I'm sorry but I will never use this. I don't want a federated protocol and I absolutely do not want "social". The Git protocol is enough to distribute my source code to any Git server, so that part is complete. What I need, in addition and separate from Git, is a standard API schema for all the other SDLC bits: CI/CD, PRs, Issues, Packages, Containers, Branch Protection, etc. The API should not be a specific transport implementation, like HTTP, or AT. It should merely describe the schema, and then you implement that schema on anything else.

"createIssue(title=string, body=string, labels=[string])" would be the same in Git's source code as it would be on a REST API server. The point of this is to standardize the software development lifecycle everyone uses around Git. That way you can do all the work we all need, with any VCS, without tight coupling. That's been the missing piece that nobody has made yet.

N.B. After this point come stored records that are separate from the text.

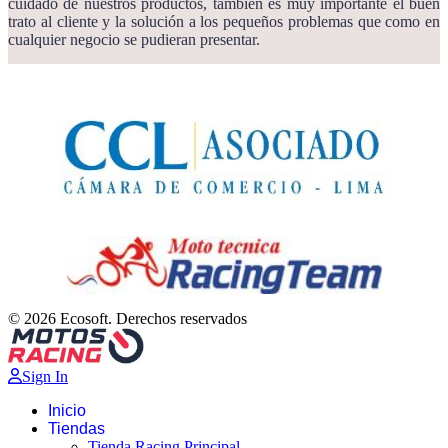
cuidado de nuestros productos, también es muy importante el buen
trato al cliente y la solución a los pequeños problemas que como en
cualquier negocio se pudieran presentar.
© 2026 Ecosoft. Derechos reservados
Sign In
Inicio
Tiendas
Tienda Racing Principal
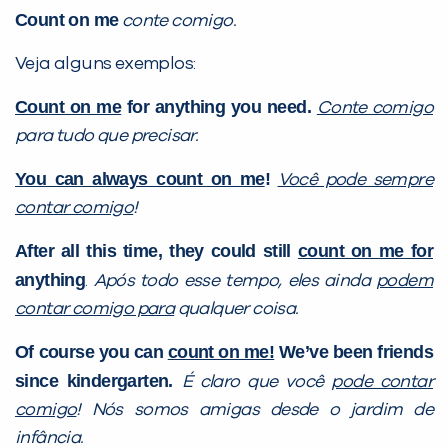
VOLTAR
Count on me
conte comigo.
Veja alguns exemplos:
Count on me
for anything you need.
Conte comigo
para tudo que precisar.
You can always count on me
!
Você pode sempre
contar comigo
!
After all this time, they could still
count on me for
anything
.
Após todo esse tempo, eles ainda
podem
contar comigo para
qualquer coisa.
Of course you can
count on me!
We’ve been friends
since kindergarten.
É claro que você
pode contar
comigo
! Nós somos amigas desde o jardim de
infância.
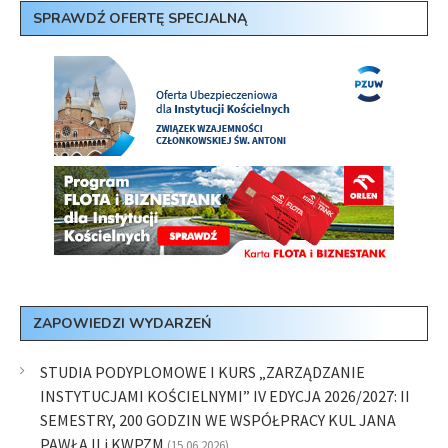
SPRAWDŹ OFERTĘ SPECJALNĄ
ZAPOWIEDZI WYDARZEŃ
STUDIA PODYPLOMOWE I KURS „ZARZĄDZANIE
INSTYTUCJAMI KOŚCIELNYMI” IV EDYCJA 2026/2027: II
SEMESTRY, 200 GODZIN WE WSPÓŁPRACY KUL JANA
PAWŁA II i KWPZM
(15.06.2026)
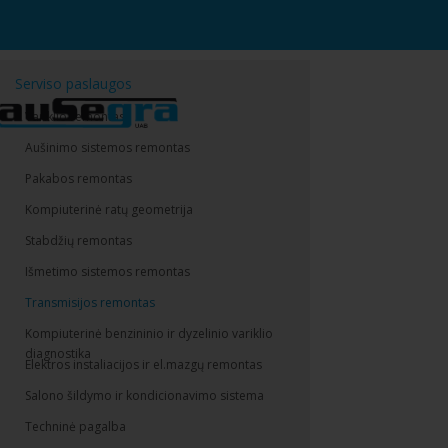
Serviso paslaugos
Variklio remontas
Aušinimo sistemos remontas
Pakabos remontas
Kompiuterinė ratų geometrija
Stabdžių remontas
Išmetimo sistemos remontas
Transmisijos remontas
Kompiuterinė benzininio ir dyzelinio variklio
diagnostika
Elektros instaliacijos ir el.mazgų remontas
Salono šildymo ir kondicionavimo sistema
Techninė pagalba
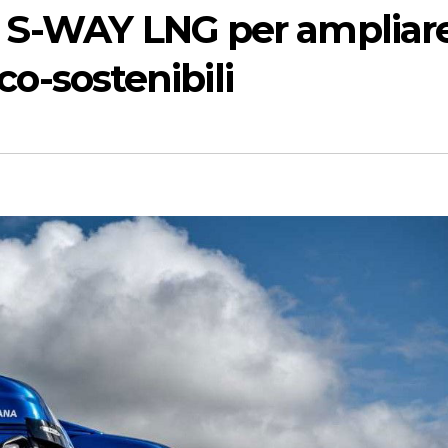
o S-WAY LNG per ampliar
eco-sostenibili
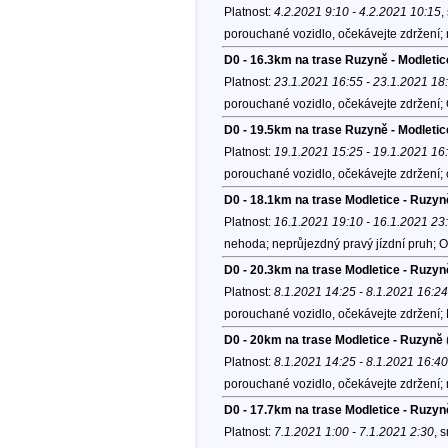
Platnost:
4.2.2021 9:10 - 4.2.2021 10:15
,
porouchané vozidlo, očekávejte zdržení;
D0 - 16.3km na trase Ruzyně - Modletic
Platnost:
23.1.2021 16:55 - 23.1.2021 18
porouchané vozidlo, očekávejte zdržení;
D0 - 19.5km na trase Ruzyně - Modletice
Platnost:
19.1.2021 15:25 - 19.1.2021 16
porouchané vozidlo, očekávejte zdržení;
D0 - 18.1km na trase Modletice - Ruzyn
Platnost:
16.1.2021 19:10 - 16.1.2021 23
nehoda; neprůjezdný pravý jízdní pruh; O
D0 - 20.3km na trase Modletice - Ruzyn
Platnost:
8.1.2021 14:25 - 8.1.2021 16:24
porouchané vozidlo, očekávejte zdržení;
D0 - 20km na trase Modletice - Ruzyně
Platnost:
8.1.2021 14:25 - 8.1.2021 16:40
porouchané vozidlo, očekávejte zdržení;
D0 - 17.7km na trase Modletice - Ruzyn
Platnost:
7.1.2021 1:00 - 7.1.2021 2:30
, 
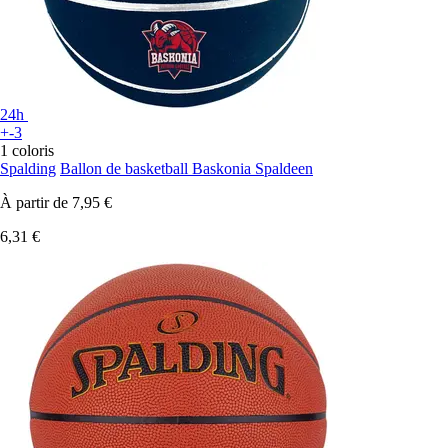
24h
+-3
1 coloris
Spalding
Ballon de basketball Baskonia Spaldeen
À partir de
7,95 €
6,31 €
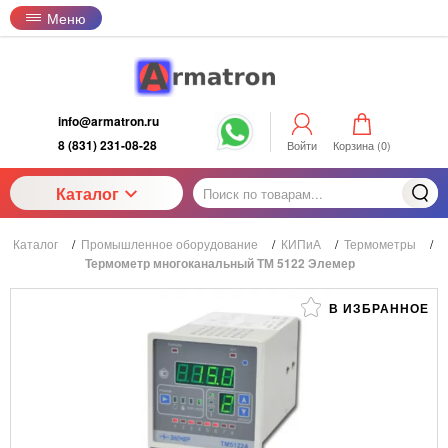
Меню
info@armatron.ru
8 (831) 231-08-28
Войти
Корзина (
0
)
Каталог
Каталог
/
Промышленное оборудование
/
КИПиА
/
Термометры
/
Термометр многоканальный ТМ 5122 Элемер
В ИЗБРАННОЕ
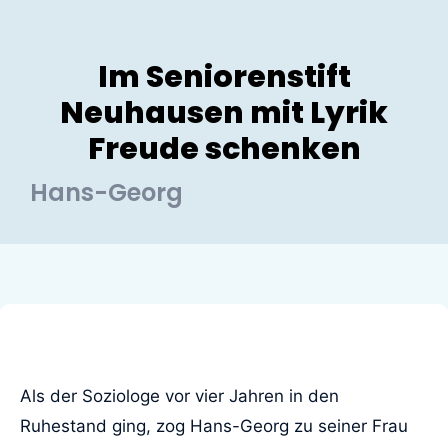
Im Seniorenstift
Neuhausen mit Lyrik
Freude schenken
Hans-Georg
Als der Soziologe vor vier Jahren in den
Ruhestand ging, zog Hans-Georg zu seiner Frau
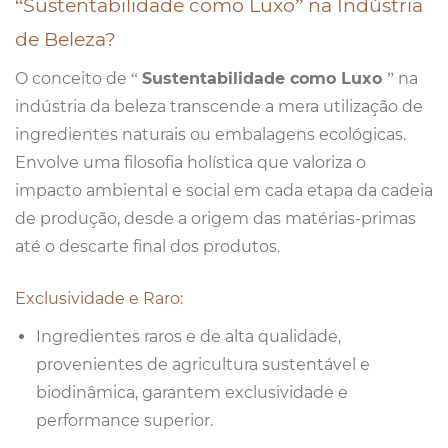
“Sustentabilidade como Luxo” na Indústria
de Beleza?
O conceito de “
Sustentabilidade como Luxo
” na
indústria da beleza transcende a mera utilização de
ingredientes naturais ou embalagens ecológicas.
Envolve uma filosofia holística que valoriza o
impacto ambiental e social em cada etapa da cadeia
de produção, desde a origem das matérias-primas
até o descarte final dos produtos.
Exclusividade e Raro:
Ingredientes raros e de alta qualidade,
provenientes de agricultura sustentável e
biodinâmica, garantem exclusividade e
performance superior.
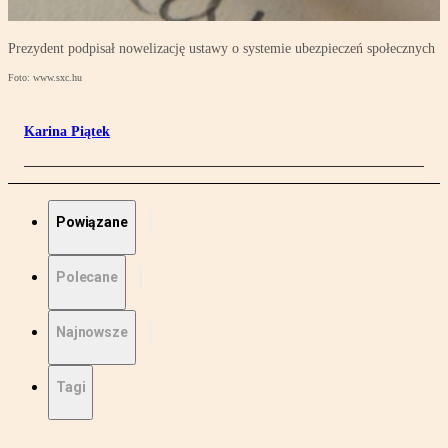
Prezydent podpisał nowelizację ustawy o systemie ubezpieczeń społecznych
Foto: www.sxc.hu
Karina Piątek
Powiązane
Polecane
Najnowsze
Tagi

Want just the CI/CD component? Use that part of the schema. Want just the Issues? Use that part of the schema. Now you can write any tool you want, and just implement the features you want, and say "this follows the SDLC v1 CICD standard", or "the follows the SDLC v1 Issues standard". Much simpler to add extensions or support different use cases, without implementing everything you don't need. Yet everything's compatible.

We need that implementation-agnostic standard, so we can make transport-agnostic protocols, so different providers, clients, and servers can all talk to each other, without a hundred different bespoke "things". Rather than write your plugin-downloading app only against GitHub or against Federated-Whatever, you write it to use "httpSLDCs://some-server/v1". Don't want to use https? Use "grpcSDLC://some-server/v1", or "atSLDC://some-server/v1". You layer the application-specific protocol on top of the transport protocol, and express that in a URL. That's how we did 'federation' in the 80's/90's/2000's.

(also: did nobody come up with a better name? Tangled? Knot? you want your solution to be a tangled knot?!)